The biggest compliment for a dentist is when his colleagues prefer to be treated by him. I give this example of a very experienced dental surgeon I know and I would definitely go to this dentist to get my dental treatment done. The perfection of his handwork and his profound knowledge of the subject is admirable to say the least. Yet his practice was not seeing the number of patients you would expect for a dentist so well skilled. Until one day a family member of mine, who I had referred to him came back without getting treated, saying she was not satisfied. ‘‘The doctor spoke very little and I did not feel convinced enough to continue there.’’ She said. Being a dentist myself, I see this as her loss, not to be treated by such good hands. But the fact still remains that this dentist lost a patient only because of the lack of good communication.
Many good doctors are poor communicators as they are confident of their ability in providing the best treatment, that they give little importance to involve their patient in treatment planning. The new age patient is a far cry from their two decade previous counterparts who used to be happy to blindly follow anything their doctor says. Today a patient wants to be actively involved in the decision making of their treatment plan. Many of them even have suggestions to make (Thanks to Google). It is only prudent that a dentist gives equal importance to communication as he gives to quality treatment, if not more.
The first step to effective communication is listening. Listening and hearing is not the same at all. To save time the dentist just hears what the complaint of the patient is, without paying attention to the whole subject, knowing very well that he can arrive at a treatment plan when he looks into the patient’s mouth. Adding to this is a queue of patients waiting their turn to speak to the dentist. Active listening is making sense of what the speaker is trying to convey by paying attention to their tone of voice, body language and facial expression. It is then essential to rephrase their words and say it back to them so you can confirm that you have heard and understood them. When they quickly say yes and go on to expand a bit more you can be sure that you are on the right track. And after a few successful repeats of this exercise you find the patient go silent because they know that you have understood them. This helps in building a strong rapport with the patient and helps the patient trust the doctor on his/her ability to treat them.
Discuss the treatment plan in detail with the patient. Explaining the things they haven’t understood will prevent misunderstandings in future appointments. Put reason before every decision, then your approach will seem more like care and less like treatment. Once the treatment and costs are agreed upon by both parties it can then be recorded and signed. At this stage you have successfully gained the trust of a patient and it’s highly unlikely that you lose a patient from this point on.
The interaction does not end here. To have a clear idea if you have mastered proper communication techniques, it is essential to incorporate a feedback mechanism. It is not always easy to hear if someone wants to criticize you. Hence you could even have a written feedback system.
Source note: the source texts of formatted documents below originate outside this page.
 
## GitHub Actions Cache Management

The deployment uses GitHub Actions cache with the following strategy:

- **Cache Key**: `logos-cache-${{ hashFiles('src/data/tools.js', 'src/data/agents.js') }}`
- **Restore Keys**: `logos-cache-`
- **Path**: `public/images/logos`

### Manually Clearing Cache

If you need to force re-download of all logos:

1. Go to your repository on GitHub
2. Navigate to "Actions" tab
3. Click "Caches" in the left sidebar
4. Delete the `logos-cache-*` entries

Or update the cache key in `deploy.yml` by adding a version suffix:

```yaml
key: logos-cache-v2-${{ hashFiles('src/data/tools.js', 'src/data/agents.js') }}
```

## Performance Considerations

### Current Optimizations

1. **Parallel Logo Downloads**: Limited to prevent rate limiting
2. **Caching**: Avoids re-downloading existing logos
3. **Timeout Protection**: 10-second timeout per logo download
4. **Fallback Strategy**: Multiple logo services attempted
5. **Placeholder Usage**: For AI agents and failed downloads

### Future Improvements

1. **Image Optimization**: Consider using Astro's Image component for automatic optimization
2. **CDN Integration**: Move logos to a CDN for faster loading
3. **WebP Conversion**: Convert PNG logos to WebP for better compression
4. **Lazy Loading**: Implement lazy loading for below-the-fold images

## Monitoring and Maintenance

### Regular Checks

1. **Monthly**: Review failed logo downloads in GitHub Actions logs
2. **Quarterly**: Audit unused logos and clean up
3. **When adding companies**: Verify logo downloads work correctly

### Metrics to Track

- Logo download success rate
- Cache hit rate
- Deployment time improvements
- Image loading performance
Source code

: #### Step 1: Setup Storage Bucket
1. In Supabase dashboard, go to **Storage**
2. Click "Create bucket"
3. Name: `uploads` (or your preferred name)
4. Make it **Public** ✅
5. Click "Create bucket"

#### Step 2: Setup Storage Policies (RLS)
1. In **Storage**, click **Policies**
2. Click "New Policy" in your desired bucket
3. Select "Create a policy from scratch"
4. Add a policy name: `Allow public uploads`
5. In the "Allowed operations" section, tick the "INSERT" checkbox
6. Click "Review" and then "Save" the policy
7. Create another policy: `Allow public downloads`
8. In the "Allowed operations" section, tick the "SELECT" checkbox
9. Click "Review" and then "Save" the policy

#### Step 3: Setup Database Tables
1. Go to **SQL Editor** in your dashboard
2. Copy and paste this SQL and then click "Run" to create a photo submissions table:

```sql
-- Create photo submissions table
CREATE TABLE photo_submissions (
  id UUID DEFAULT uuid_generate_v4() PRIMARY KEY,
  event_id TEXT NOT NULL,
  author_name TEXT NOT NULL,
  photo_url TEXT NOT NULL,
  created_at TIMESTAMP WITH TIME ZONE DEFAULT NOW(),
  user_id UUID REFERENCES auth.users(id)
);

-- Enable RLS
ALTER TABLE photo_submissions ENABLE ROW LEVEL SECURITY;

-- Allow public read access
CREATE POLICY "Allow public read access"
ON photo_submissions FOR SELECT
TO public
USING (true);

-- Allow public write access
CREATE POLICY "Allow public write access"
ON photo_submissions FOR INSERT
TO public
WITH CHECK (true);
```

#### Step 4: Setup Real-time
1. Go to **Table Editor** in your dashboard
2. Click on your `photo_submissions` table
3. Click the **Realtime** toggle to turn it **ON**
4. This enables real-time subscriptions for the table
An effective feedback mechanism facilitates communication process, re-establishes your confidence, refrains you from avoiding constructive criticism and helps you improve a patients experience at your practice.
Finally, make sure you keep yourself updated by attending communication, team building and complaint handling CPD courses. As critical to practice as they are, these are topics which are not addressed in many dental schools. There is no need to feel embarrassed in seeking help on this front. The more convinced the patient, the better prognosis of the treatment and higher the chances of the patient returning to you for all their future dental needs.